== Text shown ==

Kalani Das, also known simply as Kalani (birth name Michael Bruno), is an American classically trained percussionist, author, and educator. He has recorded percussion with numerous artists including Yanni and Suzanne Ciani, and has won several awards, including #1 Rock/Pop Percussionist through DRUM! Magazine. He has published several instructional books and DVDs, teaching a variety of percussion instruments, including hand drums and small percussion.

==History==
Kalani Das received two Bachelor of Music degrees from California State University Northridge, one in percussion performance (1986) and another in Music Therapy (2010). He has received seven awards from DRUM! Magazine for his work as a performing artist, author, percussion clinician, and group drumming leader.

He has toured and/or recorded with such artists as Kenny Loggins, David Sanborn, Max Roach, Barry Manilow, Vic Damone, John Mayall, Chante Moore, Dr. John, Michael Kamen, and Melissa Manchester, and Benise. Kalani has completed five major concert tours with Yanni including the "Reflections of Passion", "Revolution in Sound", "Dare to Dream", "Yanni Live, The Symphony Concerts 1993 and 1994" concert tours and is the featured percussionist on the multi-platinum concert film Live at the Acropolis. He has performed on numerous other live recordings including Suzanne Ciani and The Wave, and Benise's Nights of Fire. Kalani is also featured on recordings for Disney, Warner Bros. Records, Tri-Star Pictures, Paramount Studios, The Nature Company, and Jim Henson Records.

Kalani has authored several books for Alfred Publishing, two of which, Together in Rhythm and The Amazing Jamnasium, have been honored with peer-reviewed iParenting Awards. He has also released instructional DVDs to include methods for congas, bongos, and djembe.

==Discography==
- Pangea
- Insights
- Murumba
- "Rhythm Spirit"

==Videography==
- Kalani's Ultimate Djembe Jam
- Kalani's Ultimate Conga Jam
- Kalani's Ultimate Bongo Jam

==Bibliography==
- Das, K. 2011. The Way of Music: Creating Sounds Connections in Music Therapy. Sarsen Publishing. ISBN 978-1607252788.
- Kalani. 2002. All About Jembe. Alfred Music. ISBN 978-0739023600.
- Kalani. 2003. All About Bongos. Alfred Music. ISBN 978-0739033869.
- Kalani. 2003. All About Congas. Alfred Music. ISBN 978-0739033494.
- Kalani. 2004. Together in Rhythm: A Facilitator's Guide to Drum Circle Music. Alfred Music. ISBN 978-0739035108.
- Kalani. 2004. The Amazing Jamnasium. Alfred Music. ISBN 978-0739036259.
- Kalani and Camera R. 2007. West African Drum & Dance: A Yankadi-Macrou Celebration- Teacher's Guide. Alfred Music. ISBN 978-0739038697.
- Kalani. 2008. All About Hand Percussion. Alfred Music. ISBN 978-0739049648.
- Kalani. 2009. Recorders in Rhythm ~ Caribbean!: A Spicy Blend for the Latin Percussion Ensemble. Alfred Music. ISBN 978-0739062449.

===
== Dataset excerpts ==

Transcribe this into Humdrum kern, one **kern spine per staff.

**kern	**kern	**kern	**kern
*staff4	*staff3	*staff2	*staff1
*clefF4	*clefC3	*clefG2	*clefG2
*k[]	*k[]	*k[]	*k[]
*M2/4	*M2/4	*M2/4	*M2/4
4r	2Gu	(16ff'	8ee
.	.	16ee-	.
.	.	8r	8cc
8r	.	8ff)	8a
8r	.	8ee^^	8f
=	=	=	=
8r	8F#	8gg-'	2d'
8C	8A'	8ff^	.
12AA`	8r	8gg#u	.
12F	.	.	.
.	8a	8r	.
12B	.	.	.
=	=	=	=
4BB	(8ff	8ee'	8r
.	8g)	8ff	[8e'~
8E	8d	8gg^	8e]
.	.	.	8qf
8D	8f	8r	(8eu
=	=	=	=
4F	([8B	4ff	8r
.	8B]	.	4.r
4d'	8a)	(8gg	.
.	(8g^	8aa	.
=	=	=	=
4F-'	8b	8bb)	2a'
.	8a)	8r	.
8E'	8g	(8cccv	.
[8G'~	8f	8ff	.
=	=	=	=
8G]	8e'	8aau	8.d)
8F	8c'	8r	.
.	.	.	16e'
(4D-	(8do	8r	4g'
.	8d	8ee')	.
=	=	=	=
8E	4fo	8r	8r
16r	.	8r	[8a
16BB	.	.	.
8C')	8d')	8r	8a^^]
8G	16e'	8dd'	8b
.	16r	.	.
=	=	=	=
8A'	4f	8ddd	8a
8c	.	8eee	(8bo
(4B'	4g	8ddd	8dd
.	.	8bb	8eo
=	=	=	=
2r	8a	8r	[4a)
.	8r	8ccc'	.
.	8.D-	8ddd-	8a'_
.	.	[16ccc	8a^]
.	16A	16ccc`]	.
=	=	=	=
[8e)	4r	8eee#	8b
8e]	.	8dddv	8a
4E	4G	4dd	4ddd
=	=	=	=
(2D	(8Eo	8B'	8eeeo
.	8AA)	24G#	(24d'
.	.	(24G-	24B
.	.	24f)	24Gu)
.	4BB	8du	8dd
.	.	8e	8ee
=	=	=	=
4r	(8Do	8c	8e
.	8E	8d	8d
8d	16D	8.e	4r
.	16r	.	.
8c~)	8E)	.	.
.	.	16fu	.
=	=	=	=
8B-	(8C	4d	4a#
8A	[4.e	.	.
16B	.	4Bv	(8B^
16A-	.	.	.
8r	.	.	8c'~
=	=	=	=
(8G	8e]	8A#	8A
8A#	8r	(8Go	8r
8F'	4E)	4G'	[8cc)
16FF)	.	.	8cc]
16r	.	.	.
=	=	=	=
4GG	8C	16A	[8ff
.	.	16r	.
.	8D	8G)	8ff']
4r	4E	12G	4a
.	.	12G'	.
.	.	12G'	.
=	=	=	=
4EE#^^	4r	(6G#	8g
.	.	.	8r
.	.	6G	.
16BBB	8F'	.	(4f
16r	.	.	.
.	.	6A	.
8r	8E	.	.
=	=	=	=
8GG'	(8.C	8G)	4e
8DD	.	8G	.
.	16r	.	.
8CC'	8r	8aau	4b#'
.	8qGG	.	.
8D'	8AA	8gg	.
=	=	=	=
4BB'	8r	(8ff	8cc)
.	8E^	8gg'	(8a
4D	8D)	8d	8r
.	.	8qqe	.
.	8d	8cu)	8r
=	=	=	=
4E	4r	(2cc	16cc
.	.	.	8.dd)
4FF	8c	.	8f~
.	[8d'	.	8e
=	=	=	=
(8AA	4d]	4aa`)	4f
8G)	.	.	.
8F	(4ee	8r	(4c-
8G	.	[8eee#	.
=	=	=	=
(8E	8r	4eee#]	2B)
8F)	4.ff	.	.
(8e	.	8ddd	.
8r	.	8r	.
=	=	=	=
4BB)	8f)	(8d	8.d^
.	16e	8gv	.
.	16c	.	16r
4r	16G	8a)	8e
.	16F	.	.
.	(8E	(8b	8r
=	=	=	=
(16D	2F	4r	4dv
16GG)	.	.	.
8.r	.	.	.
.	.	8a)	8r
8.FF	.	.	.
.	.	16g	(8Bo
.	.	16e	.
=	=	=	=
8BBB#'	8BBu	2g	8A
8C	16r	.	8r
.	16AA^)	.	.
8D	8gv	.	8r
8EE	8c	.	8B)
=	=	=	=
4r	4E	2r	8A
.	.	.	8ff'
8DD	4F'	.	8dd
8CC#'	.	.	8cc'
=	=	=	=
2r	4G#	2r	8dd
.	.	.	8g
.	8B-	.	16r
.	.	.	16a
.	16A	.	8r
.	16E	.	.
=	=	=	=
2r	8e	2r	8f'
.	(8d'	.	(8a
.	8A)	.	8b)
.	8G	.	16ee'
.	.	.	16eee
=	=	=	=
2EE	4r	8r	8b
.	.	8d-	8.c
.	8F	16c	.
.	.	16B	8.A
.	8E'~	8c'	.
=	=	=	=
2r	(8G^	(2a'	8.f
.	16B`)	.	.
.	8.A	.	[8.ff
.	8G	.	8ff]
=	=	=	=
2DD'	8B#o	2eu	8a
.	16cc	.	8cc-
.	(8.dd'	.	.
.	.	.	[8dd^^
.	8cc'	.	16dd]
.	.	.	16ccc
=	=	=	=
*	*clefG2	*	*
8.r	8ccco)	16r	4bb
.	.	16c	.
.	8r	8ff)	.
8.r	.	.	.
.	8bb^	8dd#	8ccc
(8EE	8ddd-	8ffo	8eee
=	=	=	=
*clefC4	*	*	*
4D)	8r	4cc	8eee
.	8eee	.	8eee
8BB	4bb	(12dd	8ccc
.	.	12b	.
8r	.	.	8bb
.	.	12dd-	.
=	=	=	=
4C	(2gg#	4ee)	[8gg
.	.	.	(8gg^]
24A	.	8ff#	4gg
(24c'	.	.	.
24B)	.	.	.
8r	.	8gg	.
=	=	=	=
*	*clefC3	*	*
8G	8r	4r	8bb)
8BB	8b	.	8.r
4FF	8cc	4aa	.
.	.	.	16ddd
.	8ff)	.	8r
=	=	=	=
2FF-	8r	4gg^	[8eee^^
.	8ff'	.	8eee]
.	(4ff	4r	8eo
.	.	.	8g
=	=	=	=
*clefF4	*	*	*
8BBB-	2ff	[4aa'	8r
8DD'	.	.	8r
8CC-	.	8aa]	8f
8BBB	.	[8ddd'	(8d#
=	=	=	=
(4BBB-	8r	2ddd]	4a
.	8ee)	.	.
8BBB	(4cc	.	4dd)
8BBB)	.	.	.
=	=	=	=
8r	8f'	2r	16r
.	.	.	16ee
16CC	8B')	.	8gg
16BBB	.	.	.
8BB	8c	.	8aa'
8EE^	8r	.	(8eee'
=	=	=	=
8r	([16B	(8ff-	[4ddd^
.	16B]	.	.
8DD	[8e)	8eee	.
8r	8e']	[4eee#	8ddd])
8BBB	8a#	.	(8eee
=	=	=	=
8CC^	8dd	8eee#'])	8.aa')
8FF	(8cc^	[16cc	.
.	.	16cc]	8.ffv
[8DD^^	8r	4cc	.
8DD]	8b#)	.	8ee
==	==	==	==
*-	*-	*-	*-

===

■ What needs to be done
Answer these questions from the biography of Kalani Das:
(a) In what year did he receive his Bachelor of Music degree in Music Therapy?
(b) On which multi-platinum concert film is he the featured percussionist?
(c) Which publisher released The Way of Music: Creating Sounds Connections in Music Therapy?

■ Answer section
(a) 2010
(b) Live at the Acropolis
(c) Sarsen Publishing